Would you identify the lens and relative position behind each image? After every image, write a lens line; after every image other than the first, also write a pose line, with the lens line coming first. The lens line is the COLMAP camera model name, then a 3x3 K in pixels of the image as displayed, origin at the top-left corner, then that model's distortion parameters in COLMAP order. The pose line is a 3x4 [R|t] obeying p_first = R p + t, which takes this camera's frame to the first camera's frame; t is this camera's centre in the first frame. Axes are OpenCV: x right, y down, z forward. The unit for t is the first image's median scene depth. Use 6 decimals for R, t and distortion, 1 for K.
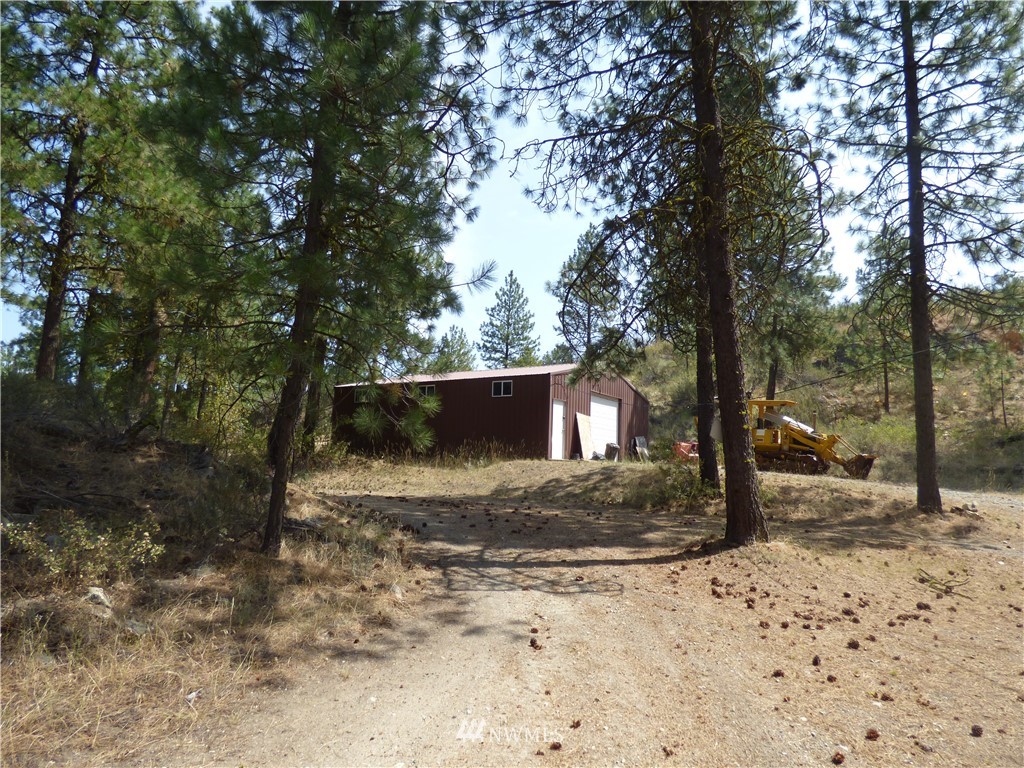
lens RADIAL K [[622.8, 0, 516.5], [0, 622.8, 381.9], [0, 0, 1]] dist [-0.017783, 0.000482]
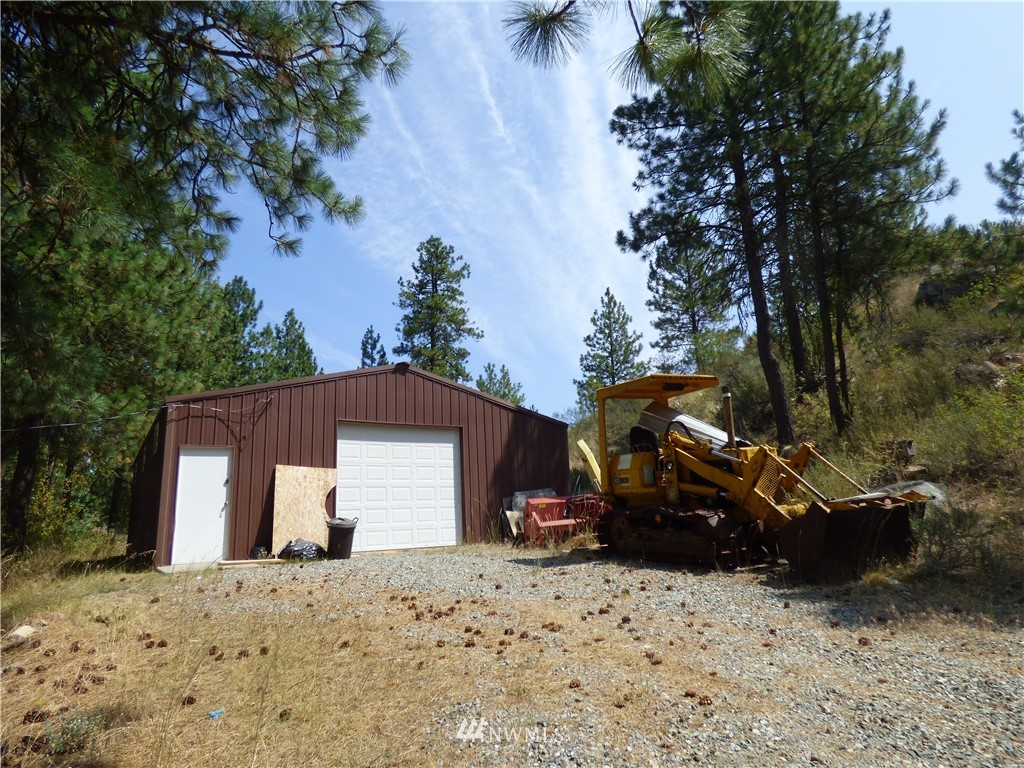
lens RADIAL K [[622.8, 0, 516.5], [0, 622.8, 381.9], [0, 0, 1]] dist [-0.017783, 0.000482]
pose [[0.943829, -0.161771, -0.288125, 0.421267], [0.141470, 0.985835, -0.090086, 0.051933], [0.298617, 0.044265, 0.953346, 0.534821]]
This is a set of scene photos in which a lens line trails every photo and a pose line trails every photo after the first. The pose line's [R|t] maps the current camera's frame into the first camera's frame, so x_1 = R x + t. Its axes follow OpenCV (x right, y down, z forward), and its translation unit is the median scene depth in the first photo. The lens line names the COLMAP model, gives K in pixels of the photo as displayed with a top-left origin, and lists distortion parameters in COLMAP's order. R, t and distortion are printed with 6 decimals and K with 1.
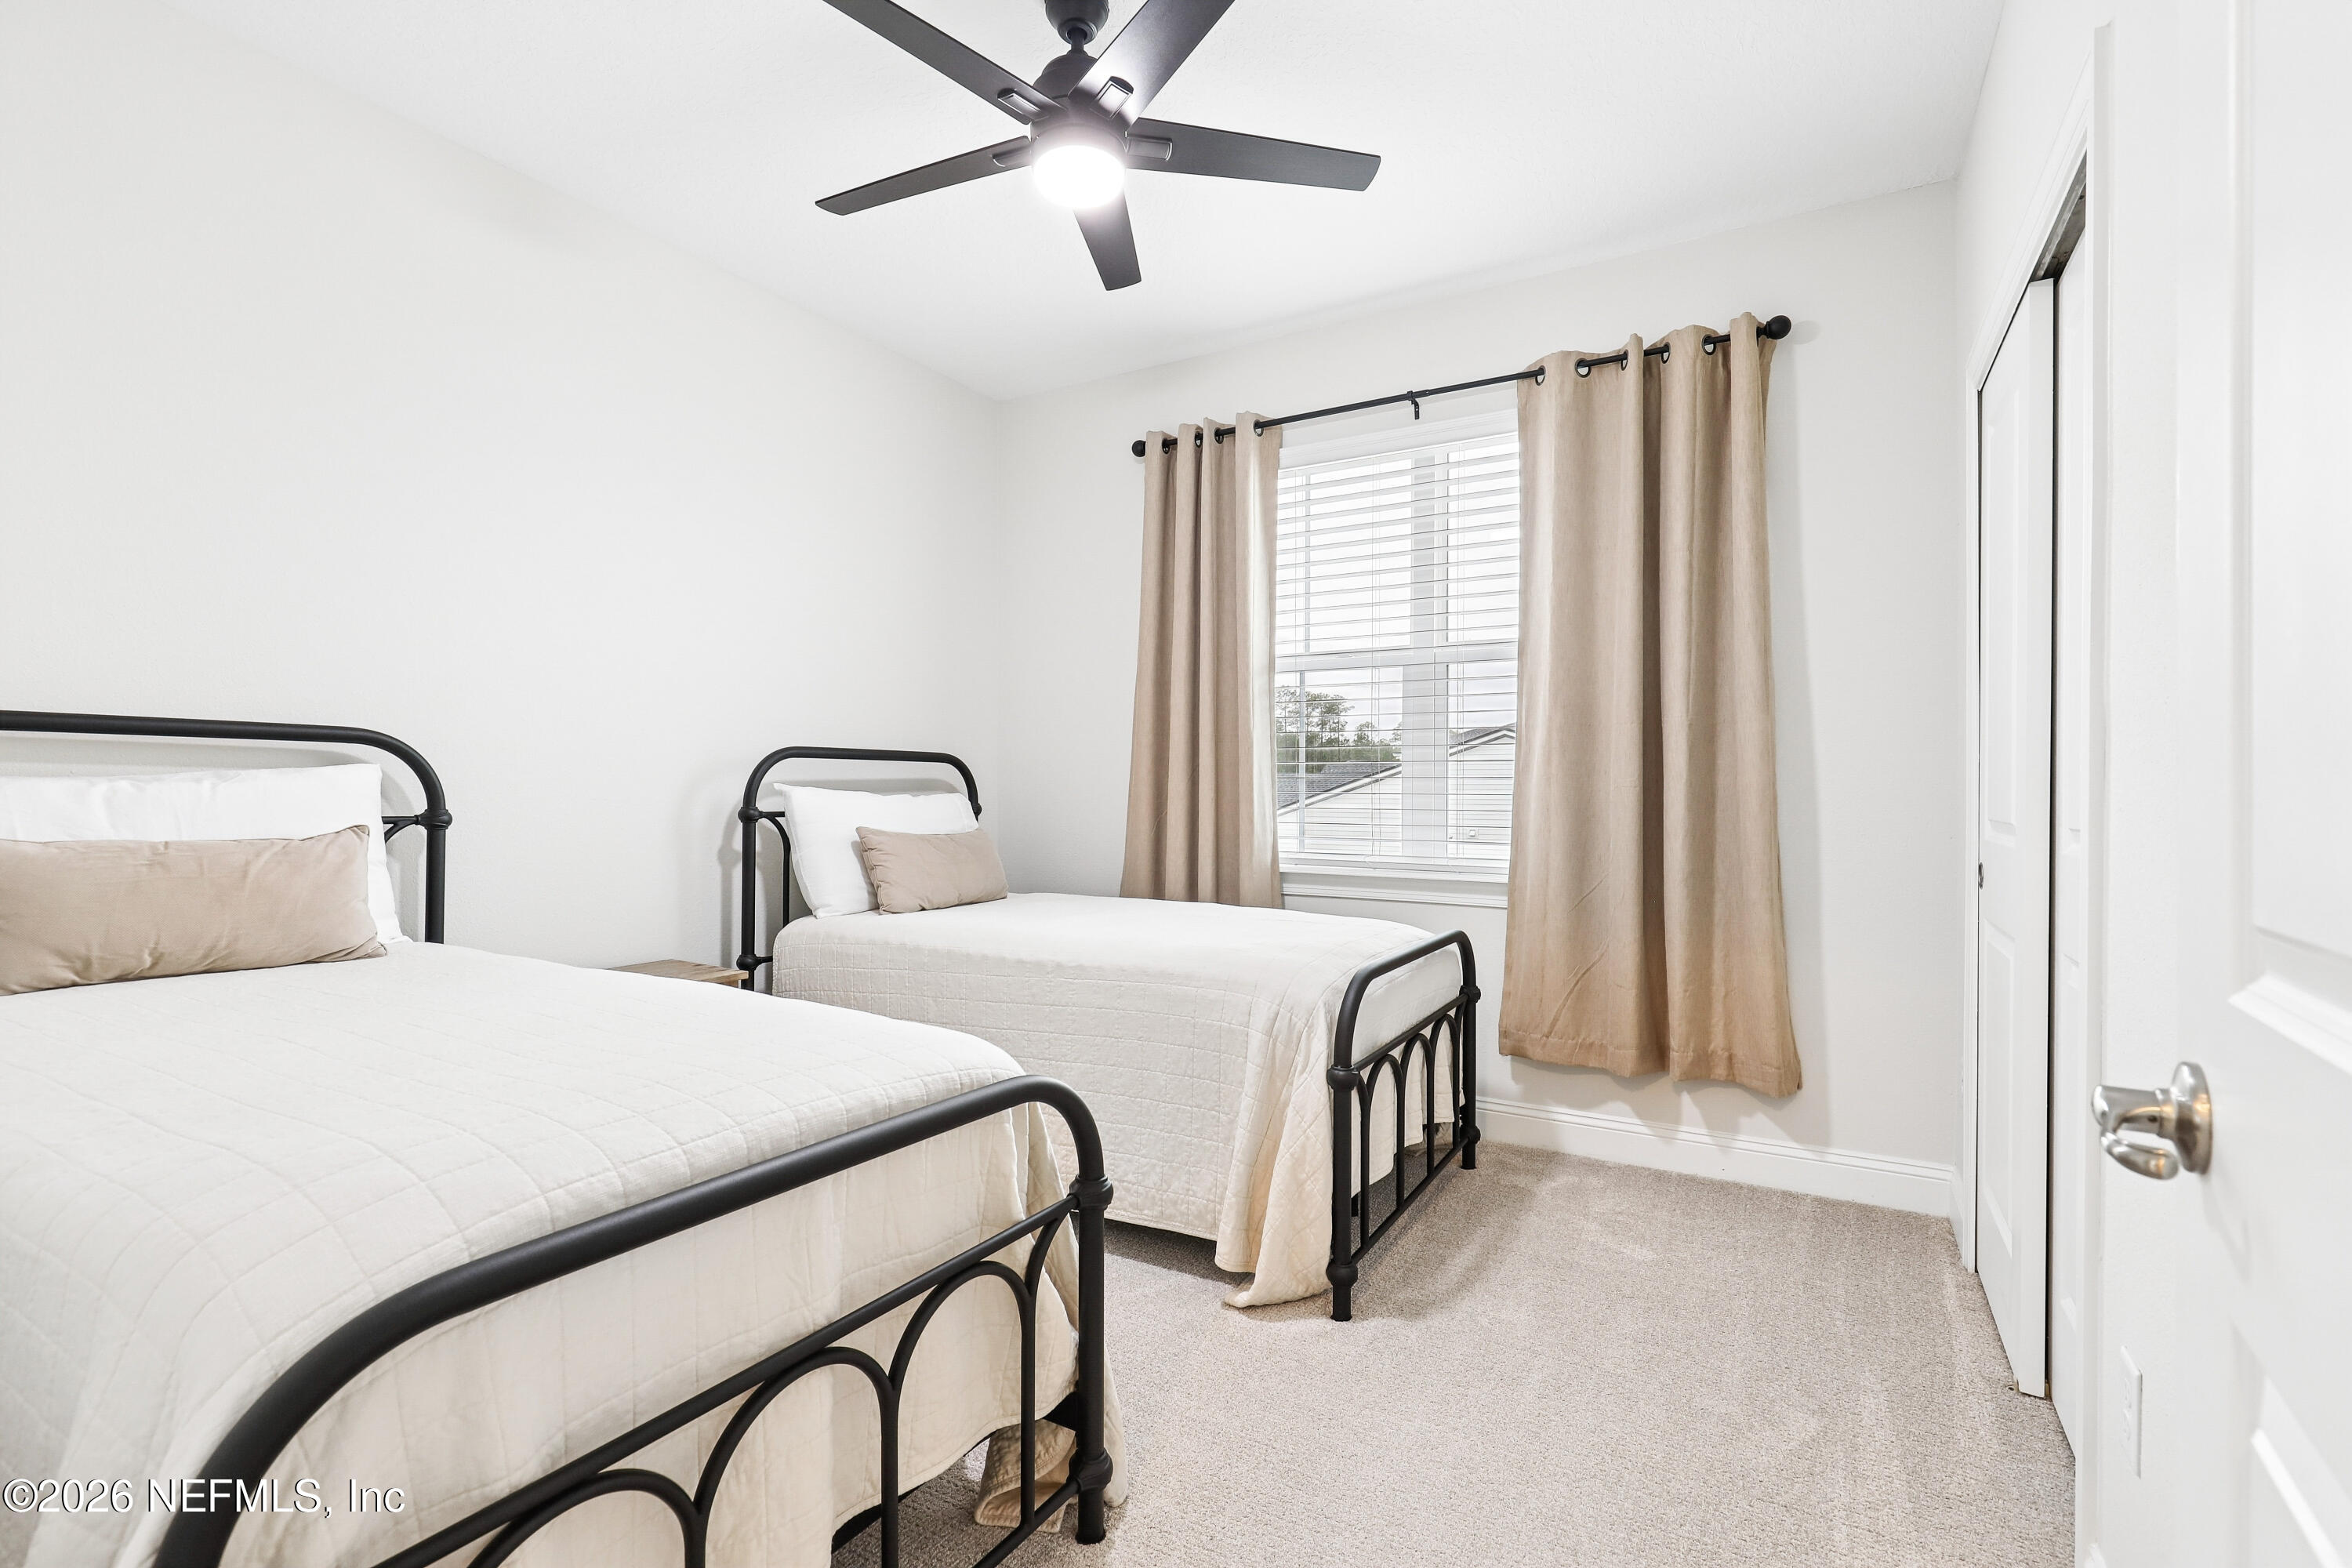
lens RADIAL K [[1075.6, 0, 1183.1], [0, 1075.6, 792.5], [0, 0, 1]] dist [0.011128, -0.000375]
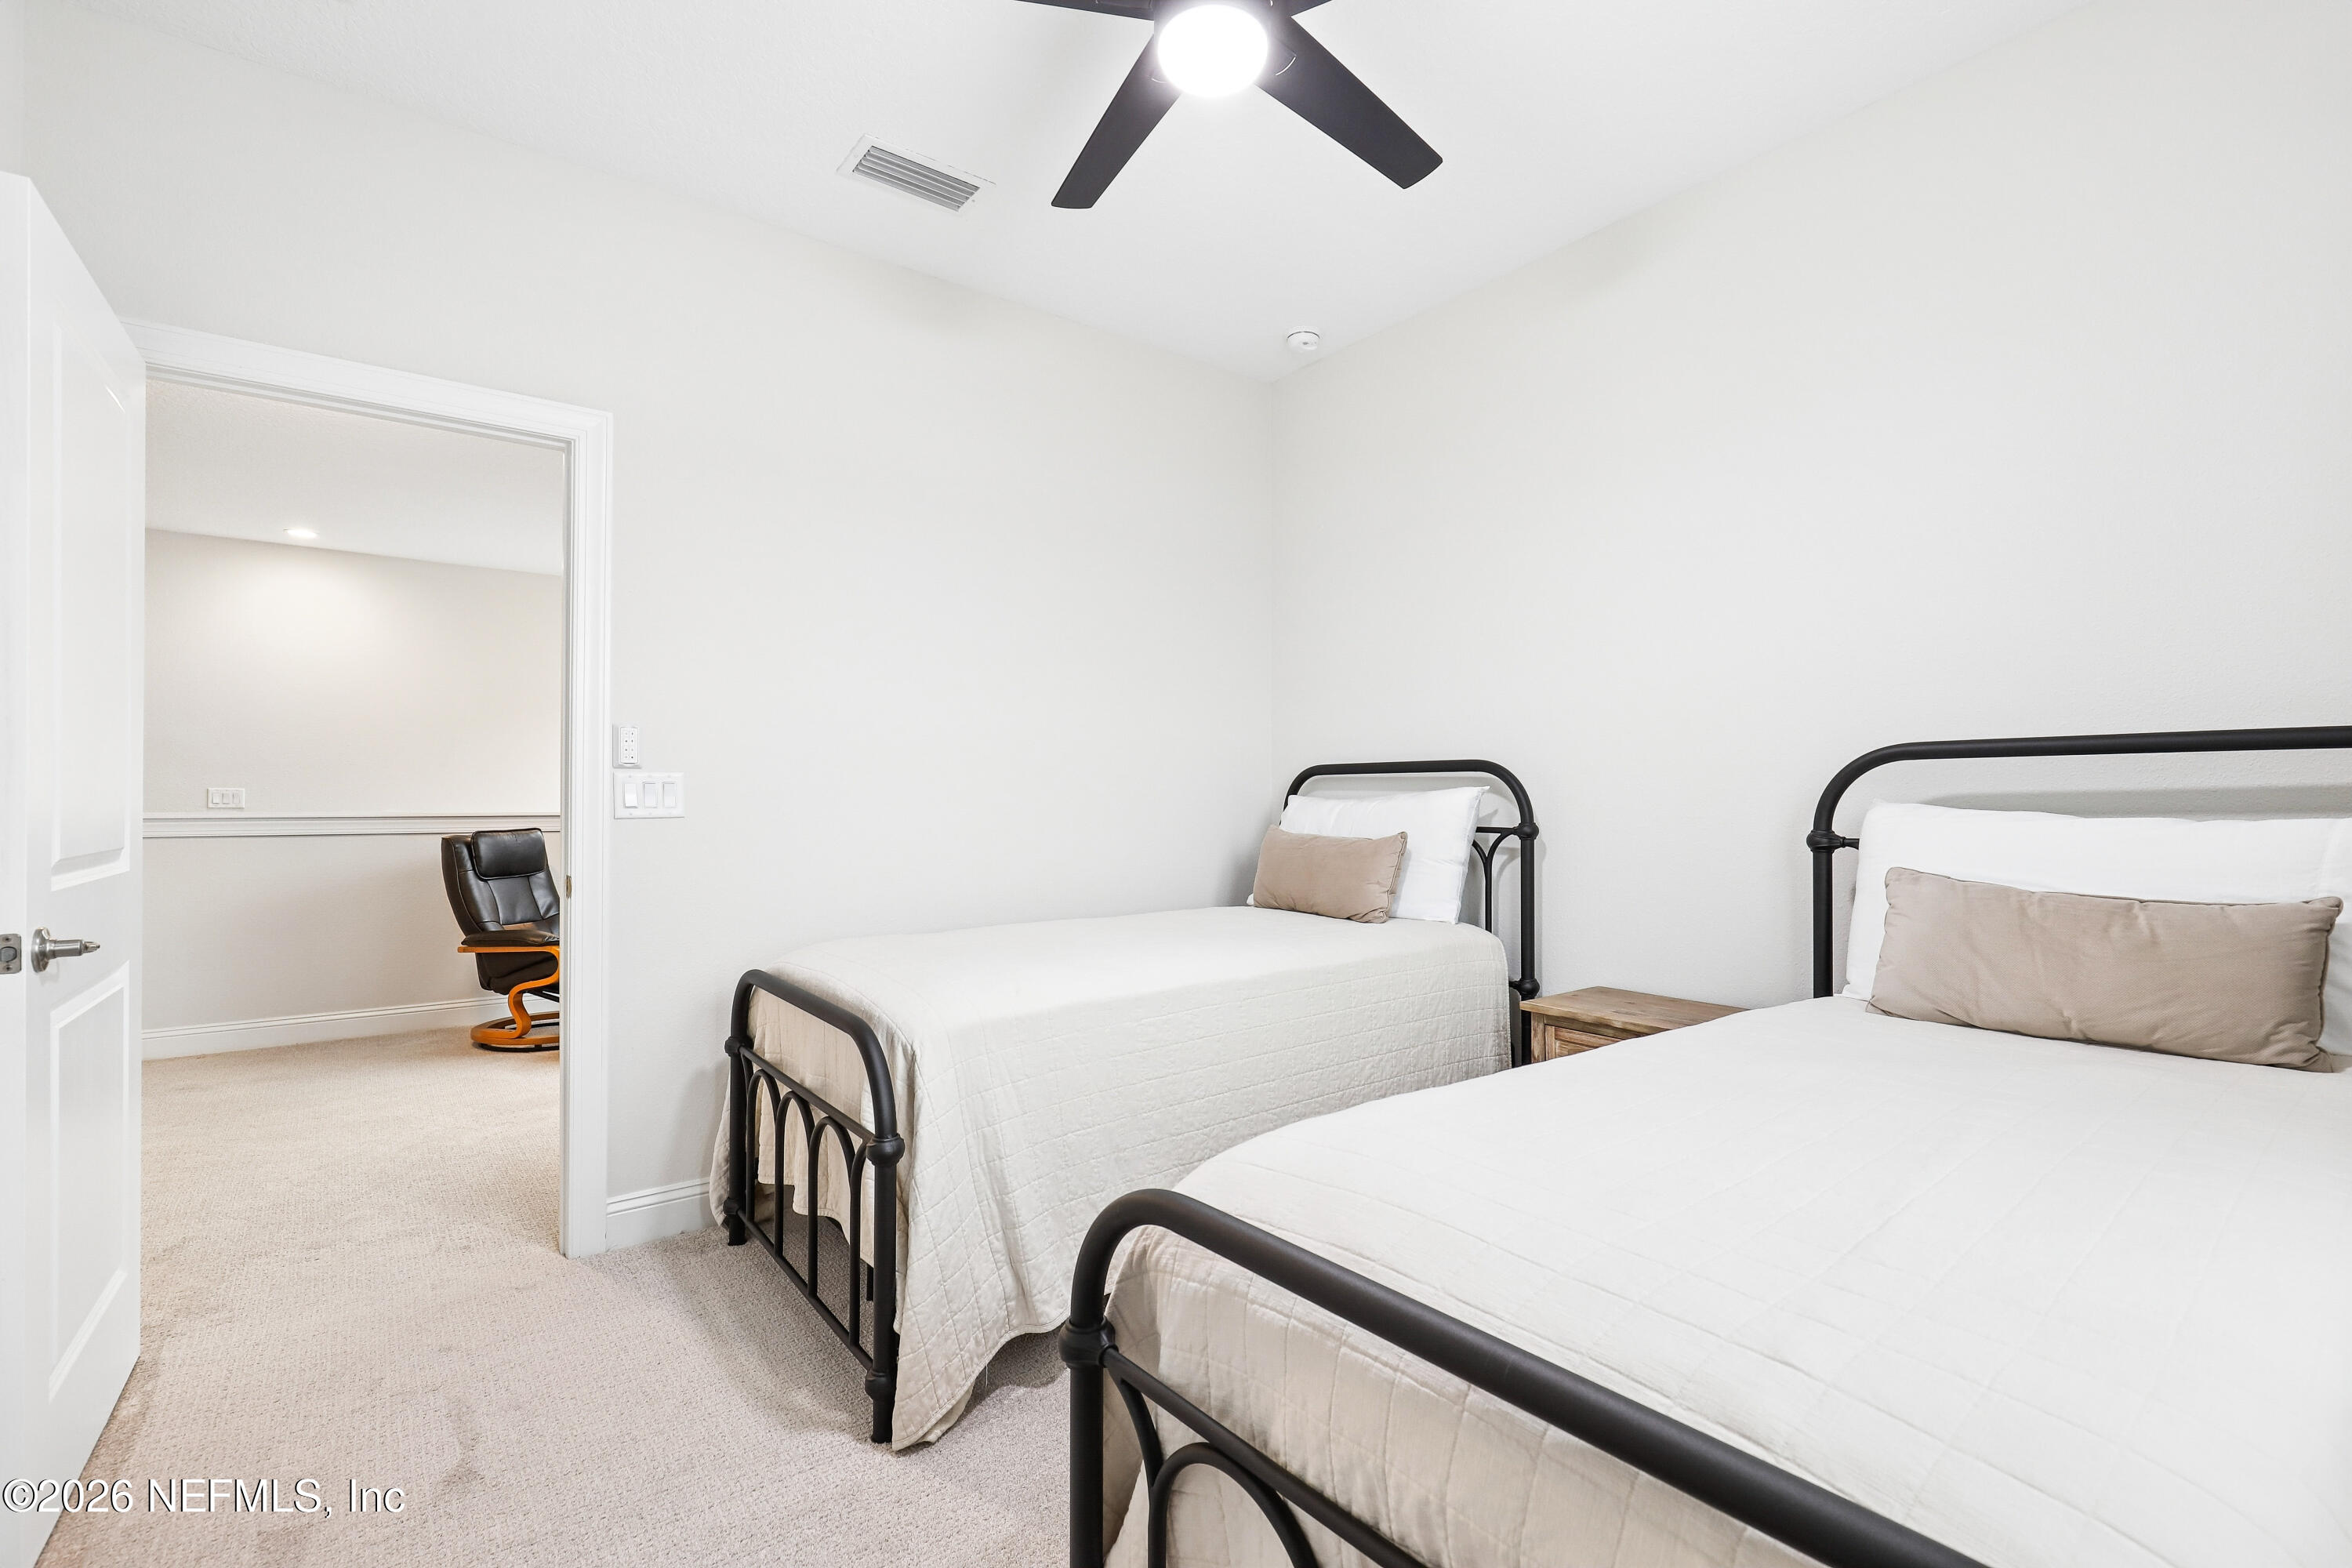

◆ ◆ ◆

• REQUIRED WORK
Please reproduce the data above, swapping "pose line" for "extrinsics line" everywhere and changing nothing else; leave the pictures out.

• SOLUTION
Would you identify the lens and relative position behind each image? After every image, write a lens line; after every image other than the first, also write a extrinsics line, with the lens line coming first. The lens line is the COLMAP camera model name, then a 3x3 K in pixels of the image as displayed, origin at the top-left corner, then that model's distortion parameters in COLMAP order. The extrinsics line is a 3x4 [R|t] obeying p_first = R p + t, which takes this camera's frame to the first camera's frame; t is this camera's centre in the first frame. Axes are OpenCV: x right, y down, z forward. The unit for t is the first image's median scene depth. Use 6 decimals for R, t and distortion, 1 for K.
lens RADIAL K [[622.8, 0, 516.5], [0, 622.8, 381.9], [0, 0, 1]] dist [-0.017783, 0.000482]
lens RADIAL K [[622.8, 0, 516.5], [0, 622.8, 381.9], [0, 0, 1]] dist [-0.017783, 0.000482]
pose [[0.943829, -0.161771, -0.288125, 0.421267], [0.141470, 0.985835, -0.090086, 0.051933], [0.298617, 0.044265, 0.953346, 0.534821]]
This is a set of scene photos in which a lens line trails every photo and a extrinsics line trails every photo after the first. The extrinsics line's [R|t] maps the current camera's frame into the first camera's frame, so x_1 = R x + t. Its axes follow OpenCV (x right, y down, z forward), and its translation unit is the median scene depth in the first photo. The lens line names the COLMAP model, gives K in pixels of the photo as displayed with a top-left origin, and lists distortion parameters in COLMAP's order. R, t and distortion are printed with 6 decimals and K with 1.
lens RADIAL K [[1075.6, 0, 1183.1], [0, 1075.6, 792.5], [0, 0, 1]] dist [0.011128, -0.000375]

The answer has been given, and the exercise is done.